Given text =
Content starts
United States District Court, E.D. Michigan, Northern Division

August 30, 2019

UNITED STATES OF AMERICA, Plaintiff,
v.
REGINALD WALTER FIELDS, Defendant.

          ORDER GRANTING IN PART DEFENDANT'S MOTION FOR SENTENCE REDUCTION

          Thomas L. Ludington United States District Judge.

         On September 30, 2005, an indictment was returned against Defendant Reginald Walter Fields charging him with distributing 50 grams or more of cocaine base in the form of crack cocaine. ECF No. 3. The parties entered into a Rule 11 Plea Agreement which provided that Defendant would plead guilty to count one of the indictment. Because Defendant had at least two prior qualifying convictions for controlled substance offenses, he was classified as a career offender under U.S.S.G. § 4B1.1, and his offense level was 37. With a three-level reduction for acceptance of responsibility, Defendant's total offense level was 34 with a criminal history category VI, resulting in a guideline range of 262 to 327 months. At the sentencing hearing on November 30, 2006, the Court adopted the guideline range in the presentence report and imposed a custodial sentence of 210 months to be followed by 10 years of supervised release.

         On January 7, 2019, Defendant filed a motion for a sentence reduction pursuant to the First Step Act of 2018. ECF No. 21. The parties filed a stipulation to reduce Defendant's sentence on June 18, 2019. ECF No. 32.

         I.

         Pursuant to Section 404(b) of the First Step Act, “a court that imposed a sentence for a covered offense may . . . impose a reduced sentence as if sections 2 and 3 of the Fair Sentencing Act of 2010 were in effect at the time the covered offense was committed.” P.L. 115-391, Section 404(b). In order to be eligible, the petitioner must have been sentenced prior to August 3, 2010 (the date of the enactment of the Fair Sentencing Act) for a “covered offense” as defined in the First Step Act.

         As this Court explained in Brown (Case No. 07-cr-20195), the Act does not require a plenary resentencing proceeding. See P.L. 115-391, Sec. 404(c). (“Nothing in this section shall be construed to require a court to reduce any sentence pursuant to this section.”). Rather, courts have discretion to modify a sentence for eligible Defendants in response to a motion or on the court's own initiative. See P.L. 115-391, Section 404(b). Although the Act does not require a plenary resentencing proceeding, courts nevertheless consider the Section 3553(a) factors to determine whether a sentence modification is warranted. See e.g. United States v. Boulding, 2019 WL 2135494, at *6 (W.D. Mich. May 16, 2019); United States v. Delaney, 2019 WL 861418, at *1 (W.D. Va. Feb. 22, 2019). Consideration of these factors is also consistent with United States Sentencing Commission's guidance.[1]

         II.
Content ends
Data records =
Content starts
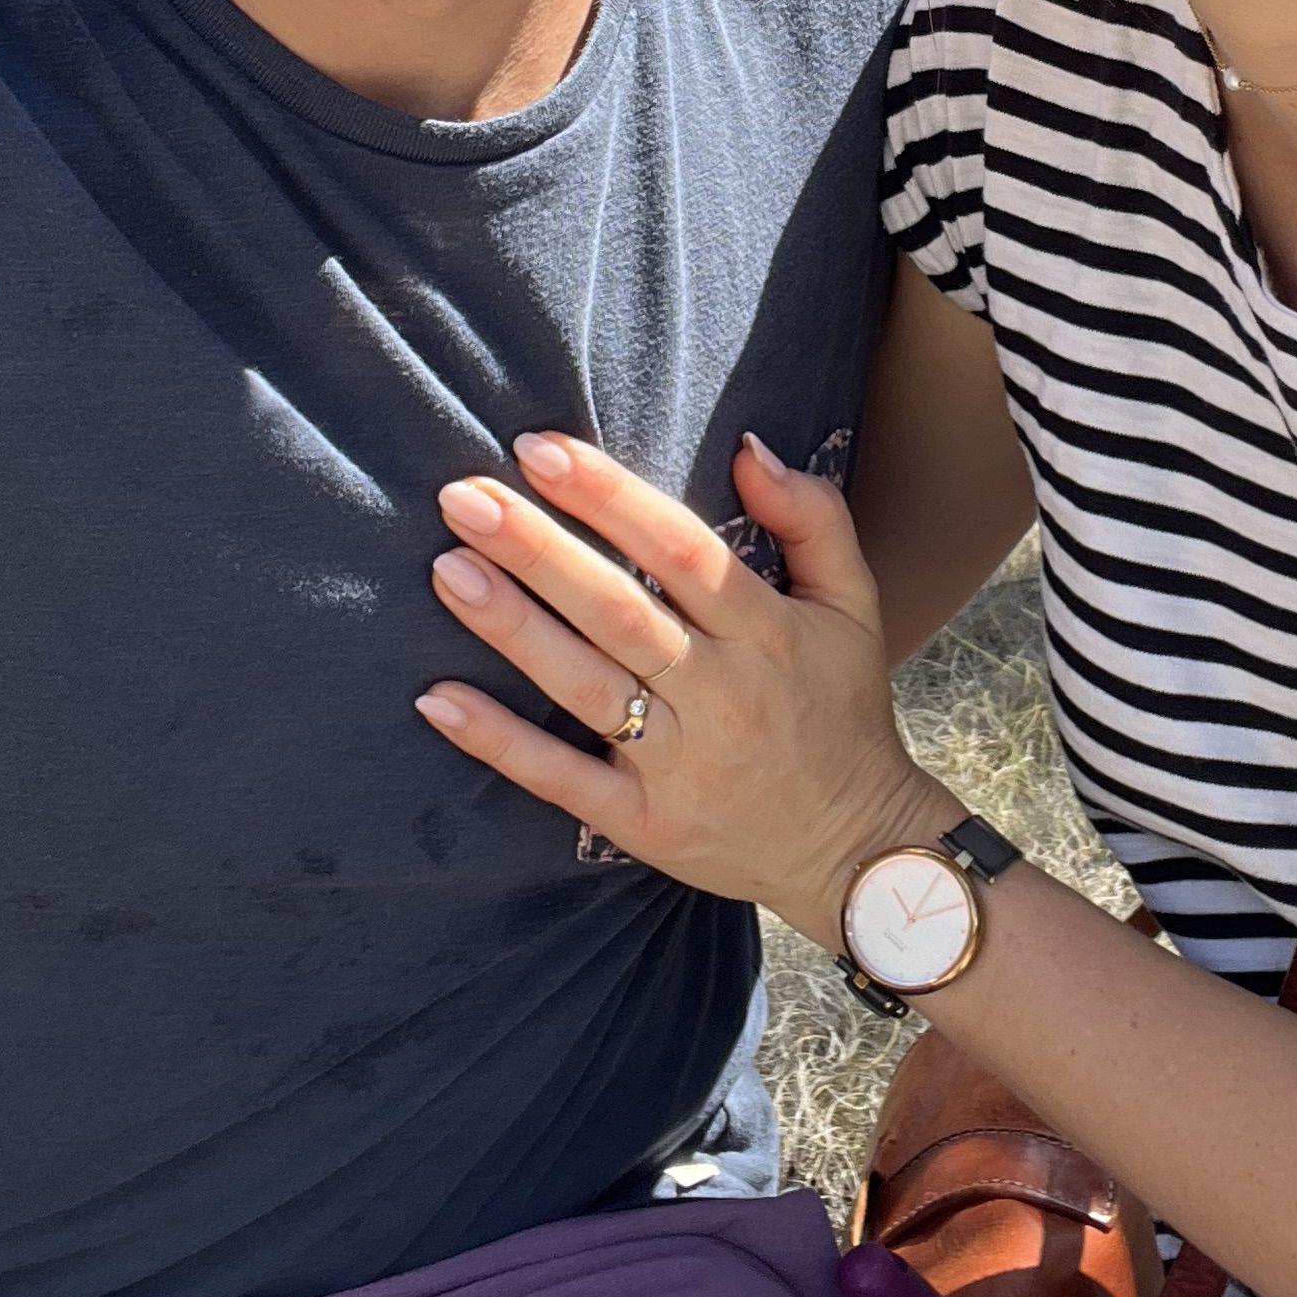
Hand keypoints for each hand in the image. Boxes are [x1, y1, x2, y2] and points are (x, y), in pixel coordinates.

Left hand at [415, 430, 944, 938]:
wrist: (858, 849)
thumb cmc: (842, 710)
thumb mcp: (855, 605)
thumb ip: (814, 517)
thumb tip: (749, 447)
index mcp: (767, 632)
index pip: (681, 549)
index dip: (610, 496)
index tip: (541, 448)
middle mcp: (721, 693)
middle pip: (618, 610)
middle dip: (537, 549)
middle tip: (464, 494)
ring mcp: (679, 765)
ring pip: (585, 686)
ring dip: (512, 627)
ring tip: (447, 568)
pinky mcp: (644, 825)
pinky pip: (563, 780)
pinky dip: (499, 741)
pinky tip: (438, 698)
Content ends
Content starts
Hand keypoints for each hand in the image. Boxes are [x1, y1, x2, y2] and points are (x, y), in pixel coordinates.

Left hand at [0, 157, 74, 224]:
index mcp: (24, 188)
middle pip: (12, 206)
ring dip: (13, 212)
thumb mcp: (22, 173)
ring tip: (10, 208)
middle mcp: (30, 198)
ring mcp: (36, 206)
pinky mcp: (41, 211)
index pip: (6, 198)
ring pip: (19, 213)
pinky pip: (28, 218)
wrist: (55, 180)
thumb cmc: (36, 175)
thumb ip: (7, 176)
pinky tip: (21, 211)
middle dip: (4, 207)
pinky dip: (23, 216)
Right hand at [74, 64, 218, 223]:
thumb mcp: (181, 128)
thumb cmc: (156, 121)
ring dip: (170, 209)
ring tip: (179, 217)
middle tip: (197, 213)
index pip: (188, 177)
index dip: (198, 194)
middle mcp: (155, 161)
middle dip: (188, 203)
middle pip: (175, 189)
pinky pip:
Content ends
Work to complete =
[a] Please give the date on which, according to the court order, the defendant filed his motion for a sentence reduction under the First Step Act.
[b] List every ECF number cited in the court order.
[c] Using the court order, explain how the defendant's offense level came to be 37 and his total offense level 34.

Numbered responses =
[a] January 7, 2019.

[b] ECF No. 3, ECF No. 21, ECF No. 32

[c] He had at least two prior qualifying convictions for controlled substance offenses, so he was classified as a career offender under U.S.S.G. § 4B1.1, which set his offense level at 37. A three-level reduction for acceptance of responsibility then brought his total offense level to 34.